State actors have a huge role to play in the coming shift in mobility, providing the physical spaces and regulations within which autonomy and other advances can be tested. Nucleus has been addressed by everyone from elected mayors who are encouraging autonomous-driving trials in their cities to representatives of the command economies, which can overcome the regulatory hurdles to autonomy with the stroke of a pen. The outcome of this change affects far more than the enterprises pioneering or resisting it. Any major shift in mobility will have a seismic impact on how and where we all live.
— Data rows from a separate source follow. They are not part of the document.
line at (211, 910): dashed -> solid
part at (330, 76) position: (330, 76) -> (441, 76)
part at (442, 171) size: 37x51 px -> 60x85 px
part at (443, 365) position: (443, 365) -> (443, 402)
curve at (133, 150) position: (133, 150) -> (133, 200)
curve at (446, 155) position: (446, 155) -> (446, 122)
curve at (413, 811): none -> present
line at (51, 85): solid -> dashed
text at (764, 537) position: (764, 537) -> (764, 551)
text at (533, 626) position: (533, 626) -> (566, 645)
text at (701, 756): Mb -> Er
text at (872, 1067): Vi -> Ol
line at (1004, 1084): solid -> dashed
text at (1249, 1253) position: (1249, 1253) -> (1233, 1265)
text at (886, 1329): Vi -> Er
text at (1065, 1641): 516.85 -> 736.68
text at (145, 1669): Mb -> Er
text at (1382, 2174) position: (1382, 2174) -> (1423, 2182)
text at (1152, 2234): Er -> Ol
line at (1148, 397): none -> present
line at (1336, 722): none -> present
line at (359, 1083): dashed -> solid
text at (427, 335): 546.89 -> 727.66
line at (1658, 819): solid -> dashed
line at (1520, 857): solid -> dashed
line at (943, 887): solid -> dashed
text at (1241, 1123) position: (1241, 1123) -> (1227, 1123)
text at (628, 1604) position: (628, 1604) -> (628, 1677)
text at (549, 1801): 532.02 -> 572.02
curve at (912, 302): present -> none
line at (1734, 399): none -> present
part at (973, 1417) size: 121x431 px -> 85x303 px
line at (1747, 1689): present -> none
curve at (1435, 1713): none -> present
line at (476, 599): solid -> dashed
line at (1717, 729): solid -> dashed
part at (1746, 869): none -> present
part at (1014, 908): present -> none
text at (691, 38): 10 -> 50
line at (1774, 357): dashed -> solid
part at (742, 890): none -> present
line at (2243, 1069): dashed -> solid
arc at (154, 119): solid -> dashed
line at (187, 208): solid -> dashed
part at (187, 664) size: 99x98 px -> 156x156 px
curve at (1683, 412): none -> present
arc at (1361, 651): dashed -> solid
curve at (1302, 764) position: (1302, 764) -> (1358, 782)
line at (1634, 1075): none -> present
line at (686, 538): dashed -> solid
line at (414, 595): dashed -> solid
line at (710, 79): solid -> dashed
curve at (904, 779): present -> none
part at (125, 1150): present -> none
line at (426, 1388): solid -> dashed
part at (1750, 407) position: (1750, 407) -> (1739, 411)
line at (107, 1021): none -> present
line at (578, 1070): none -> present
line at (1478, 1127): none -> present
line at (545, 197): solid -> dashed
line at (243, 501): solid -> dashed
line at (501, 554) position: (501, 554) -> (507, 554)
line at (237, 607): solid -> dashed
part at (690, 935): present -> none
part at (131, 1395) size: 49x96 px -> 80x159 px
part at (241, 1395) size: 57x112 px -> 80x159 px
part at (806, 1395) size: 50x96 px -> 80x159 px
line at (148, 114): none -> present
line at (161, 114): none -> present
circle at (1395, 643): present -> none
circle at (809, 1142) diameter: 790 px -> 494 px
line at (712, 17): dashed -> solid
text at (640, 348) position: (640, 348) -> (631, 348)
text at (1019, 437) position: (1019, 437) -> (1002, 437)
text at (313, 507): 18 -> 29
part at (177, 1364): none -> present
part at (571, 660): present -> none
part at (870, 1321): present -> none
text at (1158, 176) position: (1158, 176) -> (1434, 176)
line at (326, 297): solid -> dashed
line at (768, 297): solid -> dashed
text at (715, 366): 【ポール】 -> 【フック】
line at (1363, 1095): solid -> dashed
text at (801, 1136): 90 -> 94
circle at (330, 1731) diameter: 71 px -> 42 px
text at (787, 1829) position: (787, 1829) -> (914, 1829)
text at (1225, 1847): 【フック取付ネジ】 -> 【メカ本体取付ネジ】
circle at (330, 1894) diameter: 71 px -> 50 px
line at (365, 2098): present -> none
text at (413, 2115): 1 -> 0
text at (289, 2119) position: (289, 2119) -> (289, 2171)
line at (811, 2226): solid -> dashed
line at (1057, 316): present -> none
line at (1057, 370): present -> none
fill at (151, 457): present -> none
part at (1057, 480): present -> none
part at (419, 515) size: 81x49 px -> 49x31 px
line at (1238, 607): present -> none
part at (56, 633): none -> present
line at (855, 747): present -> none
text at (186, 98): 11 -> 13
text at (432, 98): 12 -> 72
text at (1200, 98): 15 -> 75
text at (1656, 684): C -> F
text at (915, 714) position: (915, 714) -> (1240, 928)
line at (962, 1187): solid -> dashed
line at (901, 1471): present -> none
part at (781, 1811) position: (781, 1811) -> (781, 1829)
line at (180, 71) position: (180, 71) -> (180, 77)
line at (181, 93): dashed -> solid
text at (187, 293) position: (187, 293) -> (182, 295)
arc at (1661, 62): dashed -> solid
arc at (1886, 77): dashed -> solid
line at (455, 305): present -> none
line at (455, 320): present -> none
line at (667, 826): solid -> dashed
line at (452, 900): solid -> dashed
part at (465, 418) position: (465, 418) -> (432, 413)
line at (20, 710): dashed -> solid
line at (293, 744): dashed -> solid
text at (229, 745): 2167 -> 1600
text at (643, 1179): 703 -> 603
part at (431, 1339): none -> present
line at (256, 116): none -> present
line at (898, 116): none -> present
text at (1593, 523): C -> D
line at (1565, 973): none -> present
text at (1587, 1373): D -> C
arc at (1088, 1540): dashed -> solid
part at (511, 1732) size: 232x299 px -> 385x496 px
IF YOU THINK YOU CAN’T PREDICT THE FUTURE, YOU’RE CORRECT

Nucleus gathers the people who are defining the future of mobility, so you might expect greater clarity on what that future looks like. You’ll find little among the delegates. In fact, the only certainty is uncertainty. The early assumptions that fully autonomous driving would happen in time, or that disruptive new mobility services will continue to dominate, are constantly challenged at Nucleus, often by those who lead these enterprises. A leader of one such business told Nucleus that he thought constantly about how his business might in turn be disrupted, and how easily Google might dominate his market if it chose to.